Massachusetts can recapture some of the revenue lost to tax havens by treating income booked to corporate subsidiaries in known tax havens as domestic income for tax purposes. This option is readily available in Massachusetts because we have enacted combined reporting. Under combined reporting, passed in 2008, multistate companies report on their affiliates across the country.  Information about the relative size of a company’s property, sales and payroll located in Massachusetts is already used in a formula to apportion the share of each company’s total domestic income that is subject to Massachusetts taxes.

Massachusetts enacted combined reporting to obtain a more complete picture of where companies apportion their income and to prevent companies from improperly claiming that income was earned in other states. Included in the combined reporting tax law, is a “water’s edge” provision that excludes the income and business activity multinational companies book to their foreign affiliates when calculating their taxable income. Thus, companies are not prevented from avoiding taxes by using accounting tricks to make it appear as if their profits were generated by foreign affiliates in tax havens, even if little or no business activity actually took place there.

For the rare companies that really do have significant business activity in tax haven countries, Massachusetts law already allows them to elect for “worldwide” reporting, which counts the offshore business activity – along with income – when apportioning the income taxable to Massachusetts.

By changing the law so that income booked to a company’s subsidiaries in known tax havens will no longer be considered beyond the “water’s edge,” Massachusetts can recoup $79 million of the revenue lost from offshore avoidance. Oregon and Montana have already closed this loophole, and several other states are moving to follow suit. HB 2477 and SB 1524 have earned bipartisan support.

When multinational corporations use tax havens to avoid taxes, small businesses and ordinary taxpayers are forced to pick up the tab in the form of cuts to public services or higher taxes. There are many better uses of our tax dollars than to subsidize tax avoidance of large multinational corporations.

Thank you for the opportunity to testify today and we urge you to pass the bill quickly from your committee.


[1] MASSPIRG Education Fund, “Closing the Billion Dollar Loophole,” Jan. 30, 2014. This also includes estimate from the DOR of savings from $64-$94 annually.

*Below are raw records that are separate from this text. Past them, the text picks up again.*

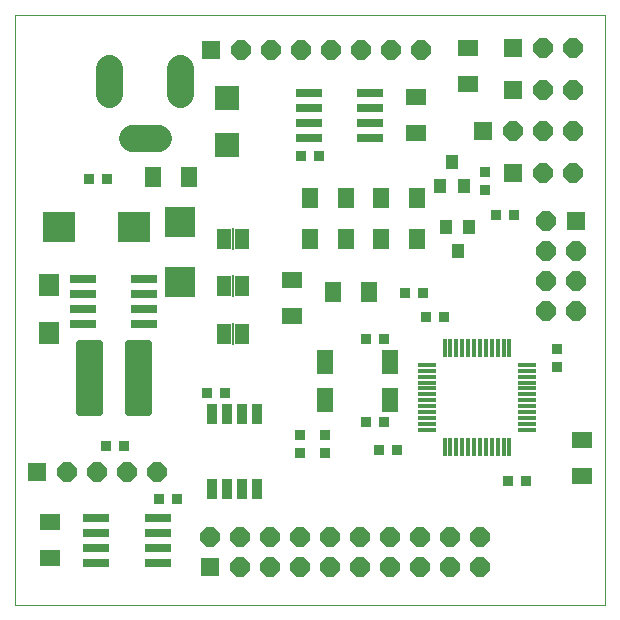
<source format=gts>
G75*
%MOIN*%
%OFA0B0*%
%FSLAX24Y24*%
%IPPOS*%
%LPD*%
%AMOC8*
5,1,8,0,0,1.08239X$1,22.5*
%
%ADD10C,0.0000*%
%ADD11R,0.0620X0.0150*%
%ADD12R,0.0150X0.0620*%
%ADD13R,0.0906X0.0276*%
%ADD14R,0.1064X0.0985*%
%ADD15R,0.1024X0.1044*%
%ADD16R,0.0827X0.0827*%
%ADD17R,0.0355X0.0355*%
%ADD18C,0.0227*%
%ADD19R,0.0709X0.0749*%
%ADD20C,0.0900*%
%ADD21R,0.0552X0.0670*%
%ADD22R,0.0640X0.0640*%
%ADD23OC8,0.0640*%
%ADD24R,0.0670X0.0552*%
%ADD25R,0.0552X0.0788*%
%ADD26R,0.0360X0.0700*%
%ADD27R,0.0434X0.0512*%
%ADD28R,0.0500X0.0670*%
%ADD29R,0.0060X0.0720*%
D10*
X000500Y000500D02*
X000500Y020185D01*
X020185Y020185D01*
X020185Y000500D01*
X000500Y000500D01*
X000500Y020185D01*
X020185Y020185D01*
X020185Y000500D01*
X000500Y000500D01*
D11*
X014246Y006345D03*
X014246Y006535D03*
X014246Y006735D03*
X014246Y006935D03*
X014246Y007125D03*
X014246Y007325D03*
X014246Y007525D03*
X014246Y007725D03*
X014246Y007915D03*
X014246Y008115D03*
X014246Y008315D03*
X014246Y008505D03*
X017566Y008505D03*
X017566Y008315D03*
X017566Y008115D03*
X017566Y007915D03*
X017566Y007725D03*
X017566Y007525D03*
X017566Y007325D03*
X017566Y007125D03*
X017566Y006935D03*
X017566Y006735D03*
X017566Y006535D03*
X017566Y006345D03*
D12*
X016986Y005765D03*
X016796Y005765D03*
X016596Y005765D03*
X016396Y005765D03*
X016206Y005765D03*
X016006Y005765D03*
X015806Y005765D03*
X015606Y005765D03*
X015416Y005765D03*
X015216Y005765D03*
X015016Y005765D03*
X014826Y005765D03*
X014826Y009085D03*
X015016Y009085D03*
X015216Y009085D03*
X015416Y009085D03*
X015606Y009085D03*
X015806Y009085D03*
X016006Y009085D03*
X016206Y009085D03*
X016396Y009085D03*
X016596Y009085D03*
X016796Y009085D03*
X016986Y009085D03*
D13*
X012350Y016089D03*
X012350Y016589D03*
X012350Y017089D03*
X012350Y017589D03*
X010303Y017589D03*
X010303Y017089D03*
X010303Y016589D03*
X010303Y016089D03*
X004823Y011360D03*
X004823Y010860D03*
X004823Y010360D03*
X004823Y009860D03*
X002776Y009860D03*
X002776Y010360D03*
X002776Y010860D03*
X002776Y011360D03*
X003217Y003415D03*
X003217Y002915D03*
X003217Y002415D03*
X003217Y001915D03*
X005264Y001915D03*
X005264Y002415D03*
X005264Y002915D03*
X005264Y003415D03*
D14*
X004482Y013091D03*
X001982Y013091D03*
D15*
X006020Y013260D03*
X006020Y011260D03*
D16*
X007579Y015835D03*
X007579Y017409D03*
D17*
X010043Y015461D03*
X010643Y015461D03*
X013519Y010906D03*
X014119Y010906D03*
X014220Y010110D03*
X014820Y010110D03*
X012808Y009358D03*
X012208Y009358D03*
X012208Y006602D03*
X012808Y006602D03*
X012625Y005689D03*
X013225Y005689D03*
X010854Y005586D03*
X010854Y006186D03*
X010000Y006170D03*
X010000Y005570D03*
X007493Y007587D03*
X006893Y007587D03*
X004146Y005815D03*
X003546Y005815D03*
X005318Y004043D03*
X005918Y004043D03*
X016165Y014357D03*
X016165Y014957D03*
X016539Y013492D03*
X017139Y013492D03*
X018559Y009032D03*
X018559Y008432D03*
X017556Y004626D03*
X016956Y004626D03*
X003560Y014724D03*
X002960Y014724D03*
D18*
X003324Y009238D02*
X003324Y006944D01*
X002644Y006944D01*
X002644Y009238D01*
X003324Y009238D01*
X003324Y007170D02*
X002644Y007170D01*
X002644Y007396D02*
X003324Y007396D01*
X003324Y007622D02*
X002644Y007622D01*
X002644Y007848D02*
X003324Y007848D01*
X003324Y008074D02*
X002644Y008074D01*
X002644Y008300D02*
X003324Y008300D01*
X003324Y008526D02*
X002644Y008526D01*
X002644Y008752D02*
X003324Y008752D01*
X003324Y008978D02*
X002644Y008978D01*
X002644Y009204D02*
X003324Y009204D01*
X004258Y009238D02*
X004258Y006944D01*
X004258Y009238D02*
X004938Y009238D01*
X004938Y006944D01*
X004258Y006944D01*
X004258Y007170D02*
X004938Y007170D01*
X004938Y007396D02*
X004258Y007396D01*
X004258Y007622D02*
X004938Y007622D01*
X004938Y007848D02*
X004258Y007848D01*
X004258Y008074D02*
X004938Y008074D01*
X004938Y008300D02*
X004258Y008300D01*
X004258Y008526D02*
X004938Y008526D01*
X004938Y008752D02*
X004258Y008752D01*
X004258Y008978D02*
X004938Y008978D01*
X004938Y009204D02*
X004258Y009204D01*
D19*
X001646Y009559D03*
X001646Y011173D03*
D20*
X004401Y016071D02*
X005261Y016071D01*
X006012Y017531D02*
X006012Y018391D01*
X003650Y018391D02*
X003650Y017531D01*
D21*
X005101Y014783D03*
X006301Y014783D03*
X010333Y014083D03*
X011533Y014083D03*
X012695Y014083D03*
X013895Y014083D03*
X013895Y012705D03*
X012695Y012705D03*
X011533Y012705D03*
X010333Y012705D03*
X011120Y010933D03*
X012320Y010933D03*
D22*
X017106Y014913D03*
X016110Y016299D03*
X017106Y017677D03*
X017110Y019059D03*
X019197Y013291D03*
X007039Y019004D03*
X001256Y004953D03*
X007024Y001772D03*
D23*
X008024Y001772D03*
X009024Y001772D03*
X010024Y001772D03*
X011024Y001772D03*
X012024Y001772D03*
X013024Y001772D03*
X014024Y001772D03*
X015024Y001772D03*
X016024Y001772D03*
X016024Y002772D03*
X015024Y002772D03*
X014024Y002772D03*
X013024Y002772D03*
X012024Y002772D03*
X011024Y002772D03*
X010024Y002772D03*
X009024Y002772D03*
X008024Y002772D03*
X007024Y002772D03*
X005256Y004953D03*
X004256Y004953D03*
X003256Y004953D03*
X002256Y004953D03*
X008039Y019004D03*
X009039Y019004D03*
X010039Y019004D03*
X011039Y019004D03*
X012039Y019004D03*
X013039Y019004D03*
X014039Y019004D03*
X017110Y016299D03*
X018110Y016299D03*
X019110Y016299D03*
X019106Y017677D03*
X018106Y017677D03*
X018110Y019059D03*
X019110Y019059D03*
X019106Y014913D03*
X018106Y014913D03*
X018197Y013291D03*
X018197Y012291D03*
X018197Y011291D03*
X018197Y010291D03*
X019197Y010291D03*
X019197Y011291D03*
X019197Y012291D03*
D24*
X013886Y016239D03*
X013886Y017439D03*
X015606Y017888D03*
X015606Y019088D03*
X009752Y011336D03*
X009752Y010136D03*
X001681Y003265D03*
X001681Y002065D03*
X019398Y004821D03*
X019398Y006021D03*
D25*
X013000Y007350D03*
X013000Y008610D03*
X010835Y008610D03*
X010835Y007350D03*
D26*
X008587Y006868D03*
X008087Y006868D03*
X007587Y006868D03*
X007087Y006868D03*
X007087Y004368D03*
X007587Y004368D03*
X008087Y004368D03*
X008587Y004368D03*
D27*
X015264Y012311D03*
X015657Y013098D03*
X014870Y013098D03*
X014673Y014476D03*
X015461Y014476D03*
X015067Y015264D03*
D28*
X008083Y012705D03*
X007483Y012705D03*
X007483Y011130D03*
X008083Y011130D03*
X008083Y009555D03*
X007483Y009555D03*
D29*
X007783Y009555D03*
X007783Y011130D03*
X007783Y012705D03*
M02*

</source>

[2]Government Accountability Office, International Taxation; Large U.S. Corporations and Federal Contractors with Subsidiaries in Jurisdictions Listed as Tax Havens or Financial Privacy Jurisdictions, December 2008. The number of subsidiaries registered in tax havens is calculated by authors looking at exhibit 21 of the company’s 2013 10-K report filed annually with the Securities and Exchange Commission. The list of tax havens comes from the Government Accountability Office report..

[3] Kimberly A. Clausing, “The Revenue Effects of Multinational Firm Income Shifting,” Tax Notes, 28 March 2011, 1580-1586

[4] The Hidden Cost of Tax Havens: State Budgets Under Pressure from Tax Loophole Abuse, (U.S. PIRG, March 2013).